Continue o trecho sobre a visão de Bert Hellinger a respeito do trabalho com sonhos, a partir da última frase apresentada.

→ TRECHO FORNECIDO
════════════════════

Para onde olha o sonho? Nesta interessantíssima abordagem sobre trabalho com sonhos trazido por Bert Hellinger em seu livro A Simetria Oculta do Amor; ele traz um sentido prático de observação para nossos sonhos repetitivos ou ocasionais, e nos faz refletir: nossos sonhos, muitos deles apontam para um problema apenas, ou também trazem uma solução ?

"Hellinger: Não trabalho muito com os sonhos, mas, quando o faço, adoto uma visão de processo, fenomenológica. Evito mitologizar os sonhos. Alguns terapeutas o tratam como se fossem mensagens divinas. Eu, porém, sou muito sensível a distorção da realidade que pode ocorrer no trabalho com os sonhos e na hipnose, especialmente o problema da falsa lembrança.

════════════════════

→ LINHAS DE DADOS

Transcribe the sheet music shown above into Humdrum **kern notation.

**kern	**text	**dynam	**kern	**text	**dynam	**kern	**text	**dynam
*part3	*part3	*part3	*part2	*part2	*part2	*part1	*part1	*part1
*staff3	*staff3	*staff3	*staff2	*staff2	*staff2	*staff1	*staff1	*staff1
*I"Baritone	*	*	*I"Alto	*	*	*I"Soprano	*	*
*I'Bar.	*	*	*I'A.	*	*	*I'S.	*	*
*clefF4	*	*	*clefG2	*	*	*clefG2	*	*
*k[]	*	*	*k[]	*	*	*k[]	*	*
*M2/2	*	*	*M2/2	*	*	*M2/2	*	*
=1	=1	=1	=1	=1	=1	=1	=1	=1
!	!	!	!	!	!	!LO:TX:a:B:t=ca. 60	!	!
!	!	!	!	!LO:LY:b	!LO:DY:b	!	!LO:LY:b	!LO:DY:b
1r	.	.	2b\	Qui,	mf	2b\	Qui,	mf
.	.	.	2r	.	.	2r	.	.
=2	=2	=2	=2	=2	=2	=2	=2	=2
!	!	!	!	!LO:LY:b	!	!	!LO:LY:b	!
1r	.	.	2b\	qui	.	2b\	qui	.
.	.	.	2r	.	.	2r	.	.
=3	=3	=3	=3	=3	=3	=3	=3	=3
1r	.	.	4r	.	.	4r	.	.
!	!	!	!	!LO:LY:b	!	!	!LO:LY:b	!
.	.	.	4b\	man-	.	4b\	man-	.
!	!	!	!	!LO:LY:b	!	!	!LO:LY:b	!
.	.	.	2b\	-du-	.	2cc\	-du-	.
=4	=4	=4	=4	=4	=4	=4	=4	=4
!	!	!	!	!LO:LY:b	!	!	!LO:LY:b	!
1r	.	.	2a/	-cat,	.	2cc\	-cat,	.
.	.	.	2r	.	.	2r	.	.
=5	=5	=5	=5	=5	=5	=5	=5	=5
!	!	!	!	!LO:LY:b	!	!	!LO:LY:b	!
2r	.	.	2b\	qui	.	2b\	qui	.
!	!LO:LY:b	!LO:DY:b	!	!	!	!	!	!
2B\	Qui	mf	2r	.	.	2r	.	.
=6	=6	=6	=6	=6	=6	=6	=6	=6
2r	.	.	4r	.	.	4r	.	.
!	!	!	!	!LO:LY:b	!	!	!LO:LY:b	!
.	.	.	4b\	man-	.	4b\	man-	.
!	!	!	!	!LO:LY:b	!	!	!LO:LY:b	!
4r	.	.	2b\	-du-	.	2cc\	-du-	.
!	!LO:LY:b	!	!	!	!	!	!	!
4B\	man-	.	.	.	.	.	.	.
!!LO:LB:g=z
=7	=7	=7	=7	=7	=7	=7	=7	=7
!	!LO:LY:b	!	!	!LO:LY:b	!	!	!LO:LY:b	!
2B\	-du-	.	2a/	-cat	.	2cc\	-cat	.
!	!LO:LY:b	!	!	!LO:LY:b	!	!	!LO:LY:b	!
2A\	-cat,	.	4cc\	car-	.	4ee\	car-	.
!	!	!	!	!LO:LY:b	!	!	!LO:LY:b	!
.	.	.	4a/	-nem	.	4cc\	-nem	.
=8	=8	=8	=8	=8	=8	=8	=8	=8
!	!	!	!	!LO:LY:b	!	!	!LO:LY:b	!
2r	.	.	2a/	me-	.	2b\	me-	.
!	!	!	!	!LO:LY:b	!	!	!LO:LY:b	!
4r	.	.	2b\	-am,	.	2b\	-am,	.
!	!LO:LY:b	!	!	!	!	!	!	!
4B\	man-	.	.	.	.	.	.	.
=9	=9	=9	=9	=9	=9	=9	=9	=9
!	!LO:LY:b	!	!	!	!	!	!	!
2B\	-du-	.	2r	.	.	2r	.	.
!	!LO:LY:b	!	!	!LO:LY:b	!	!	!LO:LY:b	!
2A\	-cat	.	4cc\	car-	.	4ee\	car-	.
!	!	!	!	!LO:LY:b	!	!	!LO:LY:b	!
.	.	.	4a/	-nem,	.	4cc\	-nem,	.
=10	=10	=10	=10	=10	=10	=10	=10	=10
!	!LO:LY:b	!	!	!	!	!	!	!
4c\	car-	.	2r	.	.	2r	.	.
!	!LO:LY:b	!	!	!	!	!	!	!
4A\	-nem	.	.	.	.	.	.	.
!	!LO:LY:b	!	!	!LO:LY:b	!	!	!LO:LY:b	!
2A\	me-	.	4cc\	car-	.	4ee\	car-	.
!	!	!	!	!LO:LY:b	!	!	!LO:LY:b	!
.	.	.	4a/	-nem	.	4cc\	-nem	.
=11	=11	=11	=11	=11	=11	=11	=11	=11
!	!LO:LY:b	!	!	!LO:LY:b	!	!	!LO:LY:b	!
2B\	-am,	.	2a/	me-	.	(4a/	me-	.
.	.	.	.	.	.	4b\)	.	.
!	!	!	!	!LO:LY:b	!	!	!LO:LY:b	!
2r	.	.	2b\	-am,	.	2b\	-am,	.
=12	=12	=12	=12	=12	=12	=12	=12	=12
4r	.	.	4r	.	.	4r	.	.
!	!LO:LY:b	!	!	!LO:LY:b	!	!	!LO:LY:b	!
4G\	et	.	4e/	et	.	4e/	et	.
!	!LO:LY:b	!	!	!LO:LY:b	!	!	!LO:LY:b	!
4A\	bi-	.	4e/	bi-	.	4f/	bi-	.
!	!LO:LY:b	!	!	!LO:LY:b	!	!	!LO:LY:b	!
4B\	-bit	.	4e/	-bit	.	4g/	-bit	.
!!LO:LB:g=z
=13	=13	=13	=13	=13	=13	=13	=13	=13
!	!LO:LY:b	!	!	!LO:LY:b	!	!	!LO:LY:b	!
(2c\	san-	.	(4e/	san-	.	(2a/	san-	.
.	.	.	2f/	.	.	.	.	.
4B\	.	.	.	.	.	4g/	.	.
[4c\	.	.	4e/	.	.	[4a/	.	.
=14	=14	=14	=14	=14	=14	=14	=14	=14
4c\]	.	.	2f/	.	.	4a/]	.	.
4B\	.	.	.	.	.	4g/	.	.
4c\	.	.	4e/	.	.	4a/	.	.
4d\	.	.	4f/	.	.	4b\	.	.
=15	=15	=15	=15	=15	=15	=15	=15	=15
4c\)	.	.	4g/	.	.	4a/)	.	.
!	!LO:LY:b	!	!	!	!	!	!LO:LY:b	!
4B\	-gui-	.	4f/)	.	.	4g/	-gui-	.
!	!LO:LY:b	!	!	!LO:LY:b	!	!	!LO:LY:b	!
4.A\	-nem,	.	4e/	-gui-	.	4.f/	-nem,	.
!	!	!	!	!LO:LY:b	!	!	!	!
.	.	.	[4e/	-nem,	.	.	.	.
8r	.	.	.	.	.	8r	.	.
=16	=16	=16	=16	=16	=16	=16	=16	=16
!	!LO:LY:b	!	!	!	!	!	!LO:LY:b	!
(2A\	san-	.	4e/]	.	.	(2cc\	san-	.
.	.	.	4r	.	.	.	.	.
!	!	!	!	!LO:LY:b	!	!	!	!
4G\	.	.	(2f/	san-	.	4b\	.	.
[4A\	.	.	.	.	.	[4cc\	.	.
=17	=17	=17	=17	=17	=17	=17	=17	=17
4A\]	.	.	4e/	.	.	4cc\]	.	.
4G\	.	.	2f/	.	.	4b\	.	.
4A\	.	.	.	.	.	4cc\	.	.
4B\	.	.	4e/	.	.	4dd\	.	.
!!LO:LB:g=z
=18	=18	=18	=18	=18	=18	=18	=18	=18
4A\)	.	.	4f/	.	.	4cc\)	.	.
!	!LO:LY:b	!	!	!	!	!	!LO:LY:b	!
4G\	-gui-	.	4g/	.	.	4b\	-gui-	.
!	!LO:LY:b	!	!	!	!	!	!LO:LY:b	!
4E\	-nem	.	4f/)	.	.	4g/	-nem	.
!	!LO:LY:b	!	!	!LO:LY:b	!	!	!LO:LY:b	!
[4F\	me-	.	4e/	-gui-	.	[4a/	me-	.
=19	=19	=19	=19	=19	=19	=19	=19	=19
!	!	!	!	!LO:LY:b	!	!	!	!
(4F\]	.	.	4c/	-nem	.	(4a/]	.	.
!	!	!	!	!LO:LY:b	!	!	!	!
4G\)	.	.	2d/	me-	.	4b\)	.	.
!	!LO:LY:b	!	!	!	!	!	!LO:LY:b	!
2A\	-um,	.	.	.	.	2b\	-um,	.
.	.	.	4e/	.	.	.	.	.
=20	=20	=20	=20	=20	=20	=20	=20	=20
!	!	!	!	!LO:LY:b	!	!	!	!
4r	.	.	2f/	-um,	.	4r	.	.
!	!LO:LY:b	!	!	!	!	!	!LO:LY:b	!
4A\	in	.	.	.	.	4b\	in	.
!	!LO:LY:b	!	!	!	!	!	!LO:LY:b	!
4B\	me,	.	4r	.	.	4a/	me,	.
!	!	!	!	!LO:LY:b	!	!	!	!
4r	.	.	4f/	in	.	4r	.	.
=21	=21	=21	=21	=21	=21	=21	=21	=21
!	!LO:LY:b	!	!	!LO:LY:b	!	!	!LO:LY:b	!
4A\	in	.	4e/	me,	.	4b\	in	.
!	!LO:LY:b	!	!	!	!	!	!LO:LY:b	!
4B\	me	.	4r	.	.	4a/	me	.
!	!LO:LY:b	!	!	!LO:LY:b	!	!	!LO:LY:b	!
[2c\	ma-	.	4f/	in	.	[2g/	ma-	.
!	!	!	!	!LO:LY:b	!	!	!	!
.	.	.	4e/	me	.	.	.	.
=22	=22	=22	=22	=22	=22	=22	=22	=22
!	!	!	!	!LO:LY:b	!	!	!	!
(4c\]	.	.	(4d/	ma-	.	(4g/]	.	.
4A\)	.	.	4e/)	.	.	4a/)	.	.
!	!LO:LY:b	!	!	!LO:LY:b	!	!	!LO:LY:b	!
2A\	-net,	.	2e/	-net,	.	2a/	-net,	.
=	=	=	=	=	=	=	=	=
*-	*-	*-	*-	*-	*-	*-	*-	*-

════════════════════

→ RESPOSTA
(...) Os sonhos são muito adaptáveis ao fluxo de energia na vida da pessoa. Se nossa energia flui no sentido de evitar decisões e ação efetiva, ou de manter o status quo, nossos sonhos justificam esta postura. Se utilizamos diferentes técnicas para não fazer o que tem de ser feito e justificar a omissão, nossos sonhos fazem a mesma coisa. Pode-se reconhecer esse tipo de sonho pelo modo com a pessoa o narra. Quando elas passam imediatamente à narração do sonho sem sentí-lo ou respeitá-lo, sem uma mostra conveniente de recato ou pudor, trata-se com certeza de um desses sonhos.

Chamo tais sonhos de sonhos secundários, ligados a sentimentos secundários e, com estes, destinados a negar o que quer que esteja acontecendo. Uma vez que tudo é "apenas sonho", as pessoas acham que não precisam fazer nada. Se levarmos esses sonhos a sério, só reforçaremos o problema e uma parte do sonhador rirá de nós ao ver-nos apanhados na armadilha. Isso lembra a frase: "Ontem sonhei com você, Você estava..." Em geral, a pessoa quer apenas se divertir à nossa custa.

Eis um grande exemplo de um sonho secundário: um homem sonhou que um falcão avistara um passarinho, deixara-o cantar por algum tempo, apanhara-o com todo cuidado, voara sobre o ninho do passarinho e ali o depositara mansamente. O homem achara que era um sonho maravilhoso.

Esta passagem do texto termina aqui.